Prevista pela lei 9.307/96, a arbitragem consiste num meio de solução de conflitos, no qual as partes escolhem um terceiro imparcial, denominado árbitro, ou uma entidade privada (câmara arbitral) para solucionar a controvérsia, sem a participação do Poder Judiciário.

A arbitragem compõe o sistema multiportas de acesso à justiça e é um método extremamente importante e utilizado no processo de desjudicialização que o Brasil vem sofrendo nos últimos anos.

Vale lembrar que desjudicializar é incentivar a resolução de conflitos por meio de métodos adequados nos quais se resolve a controvérsia sem o ingresso de uma ação judicial e, por consequência, uma decisão de um juiz. E são exemplos desses métodos a negociação, a conciliação, a mediação, as práticas colaborativas e a arbitragem.

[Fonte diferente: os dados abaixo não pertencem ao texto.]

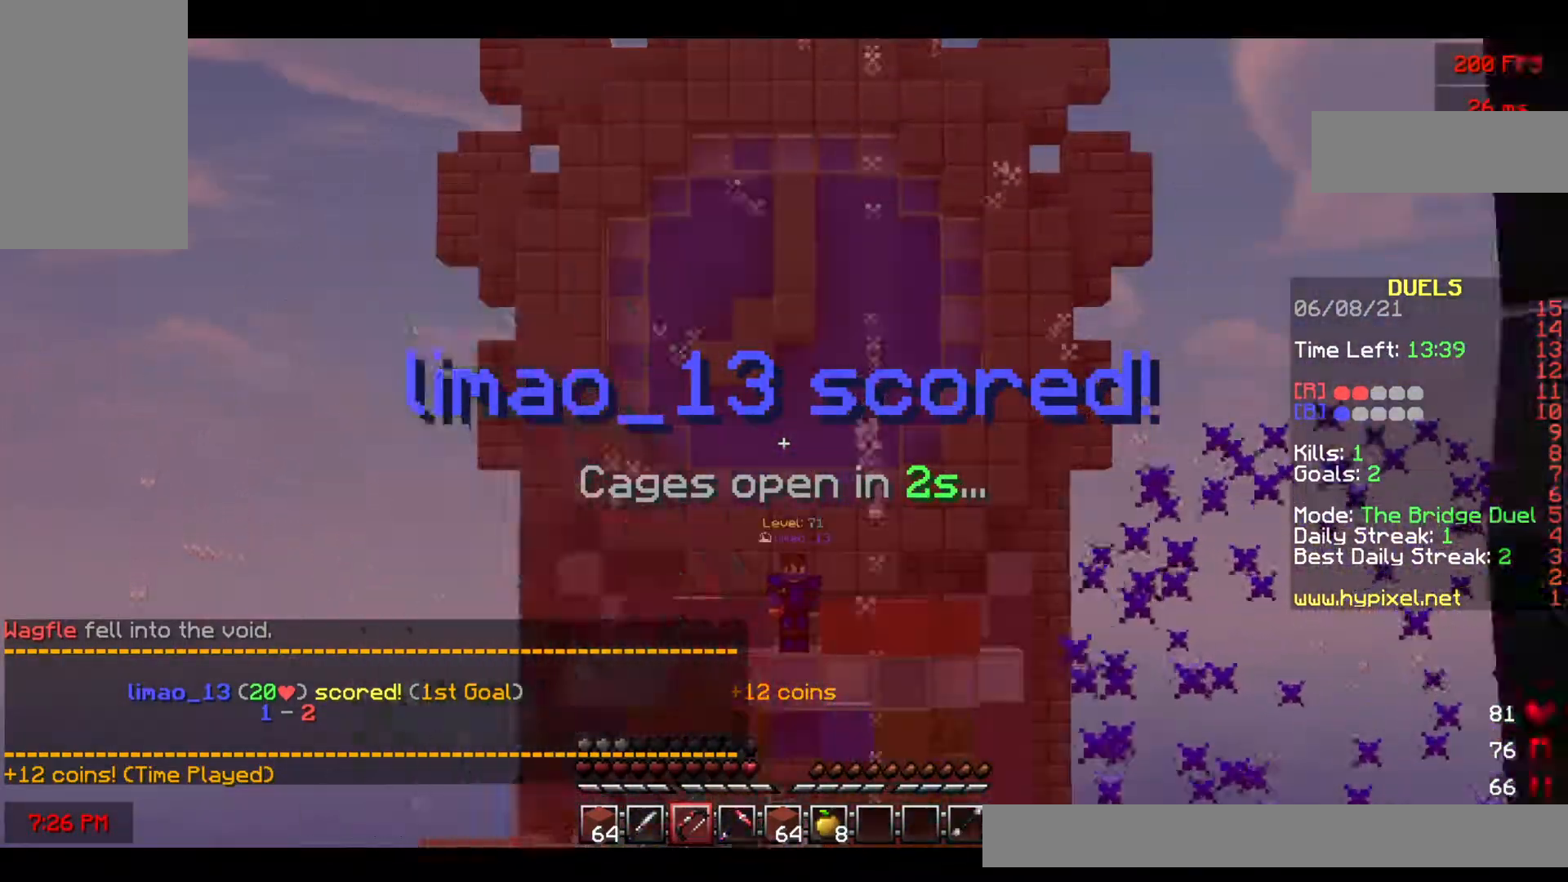
{"keys": [], "mouse": ["left", "right"], "events": []}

Como já escrevi em outra oportunidade, destaco que esses métodos não existem para substituir o método tradicional de utilização do sistema judiciário, mas sim para auxiliá-lo, propiciando uma alternativa às pessoas físicas ou jurídicas que buscam soluções diferenciadas e específicas para o seu conflito. São legítimos, previstos em lei, mais econômicos, e a decisão resultante tem força de sentença judicial, podendo ser, inclusive, homologada por um juiz.

Voltando especificamente à arbitragem, trata-se de uma opção que poderá ou não ser utilizada pelas partes, não sendo compulsória e podendo apenas ser convencionada por pessoas maiores e capazes e com relação a direitos disponíveis.

Nesse sentido, no âmbito consumerista, cláusulas contratuais que prevejam a arbitragem compulsória serão nulas de pleno direito!

Outras características da arbitragem – e dos outros métodos – são: a informalidade e a celeridade em comparação ao Poder Judiciário, que pode demorar muitos e muitos anos para proclamar uma sentença.

Mas, afinal, o que o novo projeto de lei pretende alterar?

Basicamente, as modificações consistem em limitar a atuação do árbitro e determinar que as decisões sejam publicadas na íntegra.

De acordo com o que foi veiculado pela imprensa, a deputada Margarete Coelho (PP-PI), autora do projeto de lei, afirma que “a ideia é aumentar a segurança jurídica e coesão das decisões, diminuindo-se o risco de tribunais distintos decidirem demandas idênticas em sentidos opostos”.

Aqui cabe ressaltar que as partes que buscam a arbitragem (e os outros métodos mencionados neste texto) buscam soluções diferenciadas e específicas para seus conflitos, não uma decisão generalizada que não leva em conta as peculiaridades de cada caso como, infelizmente, tem ocorrido no Poder Judiciário.

Além disso, a busca por uma “coesão” poderia levar ao questionamento de sentenças no Poder Judiciário, via que se busca evitar ao escolher a arbitragem.

Outro ponto sensível que o projeto de lei quer modificar é a publicidade das decisões. Apesar da lei em vigor ser omissa quanto ao tema, o Brasil segue as práticas internacionais, que tornam a arbitragem um processo confidencial.

A quebra da confidencialidade em causas complexas e de alto valor, por exemplo, pode afetar o mercado, causar desestabilidade na economia, e, certamente, tirar o Brasil do cenário da arbitragem internacional.

Daí eu pergunto: qual o motivo e a necessidade de restringir a liberdade das partes, de limitar o instituto da arbitragem e, pior, buscar sempre estar em descompasso com o que se faz no resto do mundo?